* _Document extract_
Northland is facing some tough decisions about its transport network and officials want public feedback on what their priorities are.
From four laning State Highway 1 from Whangārei to Port Marsden Highway to dedicated bus lanes and improved public transport networks - and all within a limited budget - Northland's local authorities are working on how to improve things.
Now Northlanders are urged to attend upcoming public 'have your say' sessions to make their views known to those planning the blueprints addressing some of the region's most pressing transport issues.
The Northland Regional Transport Committee will next month hold a series of drop-in sessions on both the Draft Regional Land Transport Plan 2021-2027 (RLTP) and the Draft Regional Public Transport Plan 2021-2031(RPTP) as part of a public consultation process.
Northland Regional Council member Rick Stolwerk, who chairs the Regional Transport Committee, said regardless of where they live in the region, every Northlander has a vested interest in securing the best 'fit for purpose' transport system the region can afford.
He said while local bodies are constantly asking the public for its views on a wide range of matters, that input is especially important in this case as the RLTP – produced every six years – will serve as a blueprint for tens of millions of dollars spending on the region's roading infrastructure over the next three years in particular.

* _Data extracts_
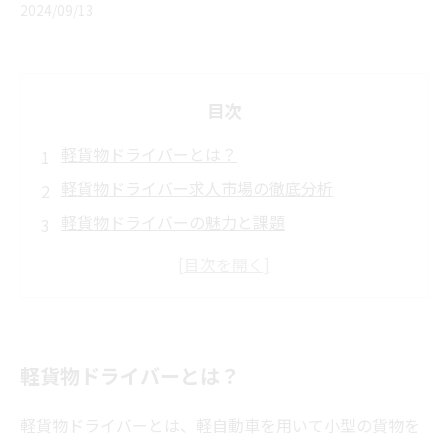
2024/09/13
目次
軽貨物ドライバーとは？
軽貨物ドライバー求人市場の徹底分析
軽貨物ドライバーの魅力と課題
軽貨物ドライバーに求められる資格とスキル
軽貨物ドライバーとして成功するための戦略
軽貨物ドライバーのキャリアアップと将来性
軽貨物ドライバーの求人情報を活用するための
軽貨物ドライバーとは？
具体的な手順
実際の軽貨物ドライバーの体験談と成功事例
軽貨物ドライバーとは、軽自動車を用いて小型の貨物を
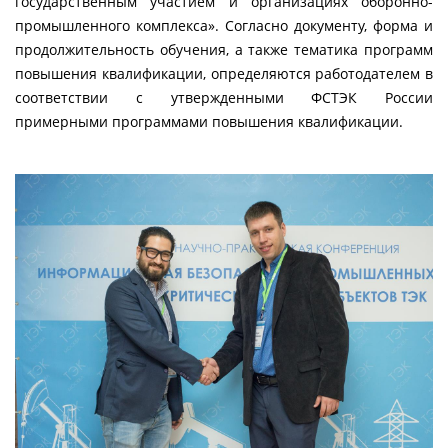
государственным участием и организациях оборонно-
промышленного комплекса». Согласно документу, форма и
продолжительность обучения, а также тематика программ
повышения квалификации, определяются работодателем в
соответствии с утвержденными ФСТЭК России
примерными программами повышения квалификации.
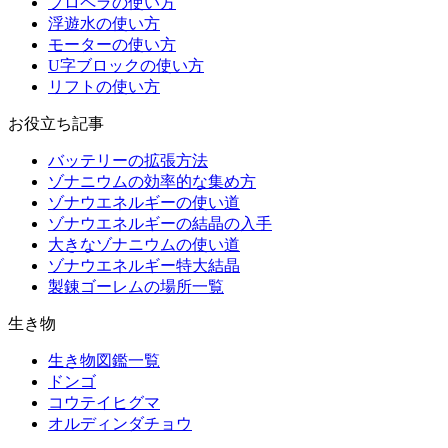
プロペラの使い方
浮遊水の使い方
モーターの使い方
U字ブロックの使い方
リフトの使い方
お役立ち記事
バッテリーの拡張方法
ゾナニウムの効率的な集め方
ゾナウエネルギーの使い道
ゾナウエネルギーの結晶の入手
大きなゾナニウムの使い道
ゾナウエネルギー特大結晶
製錬ゴーレムの場所一覧
生き物
生き物図鑑一覧
ドンゴ
コウテイヒグマ
オルディンダチョウ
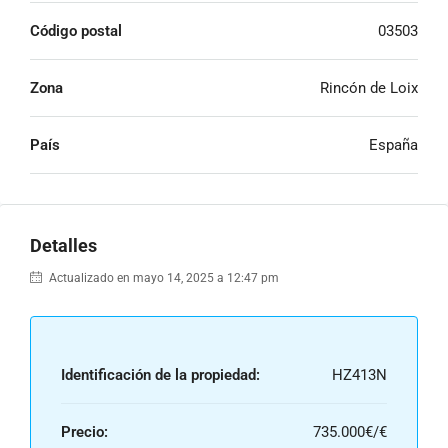
Código postal
03503
Zona
Rincón de Loix
País
España
Detalles
Actualizado en mayo 14, 2025 a 12:47 pm
Identificación de la propiedad:
HZ413N
Precio:
735.000€/€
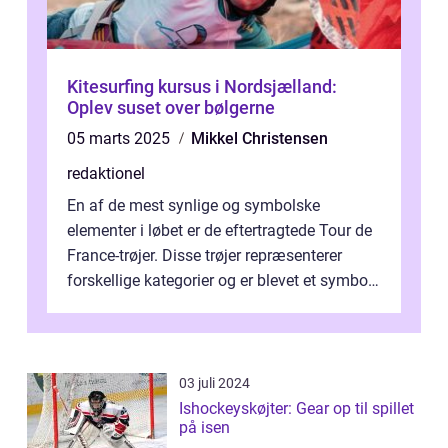
Kitesurfing kursus i Nordsjælland:
Oplev suset over bølgerne
05 marts 2025
Mikkel Christensen
redaktionel
En af de mest synlige og symbolske
elementer i løbet er de eftertragtede Tour de
France-trøjer. Disse trøjer repræsenterer
forskellige kategorier og er blevet et symbol
på styrke og udholdenhed i cyke...
03 juli 2024
Ishockeyskøjter: Gear op til spillet
på isen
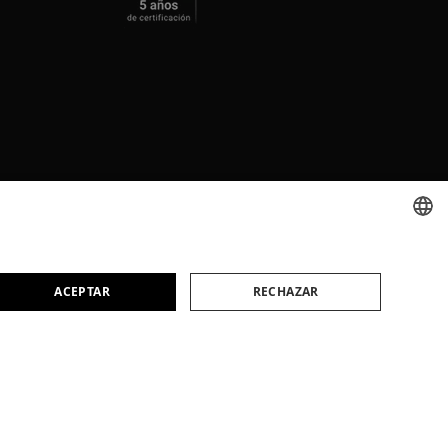
SPANISH
ACEPTAR
RECHAZAR
CATALAN
ENGLISH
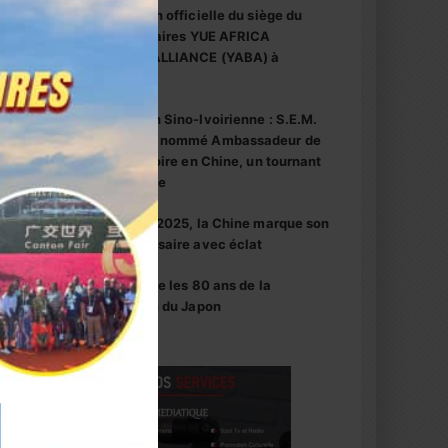
inauguration officielle du siège du
centre d’affaires YUE AFRICA
BUSINESS ALLIANCE (YABA) à
Guangzhou
Coopération Sino-Ivoirienne : S.E.M.
Abou Dosso nommé Ambassadeur de
la Côte d’Ivoire en Chine, un tournant
diplomatique
1er octobre 2025, la Chine marque son
76e anniversaire avec éclat
La Chine fête les 80 ans de la
capitulation du Japon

* _Tasks and exercises_
- 1) According to the Northland transport article, how often is the Regional Land Transport Plan produced?
- 2) Reproduce the Northland transport article word for word from "Now Northlanders are" to "public consultation process.".

* _Responses to the exercise_
- 1) Every six years.

- 2)
Now Northlanders are urged to attend upcoming public 'have your say' sessions to make their views known to those planning the blueprints addressing some of the region's most pressing transport issues.
The Northland Regional Transport Committee will next month hold a series of drop-in sessions on both the Draft Regional Land Transport Plan 2021-2027 (RLTP) and the Draft Regional Public Transport Plan 2021-2031(RPTP) as part of a public consultation process.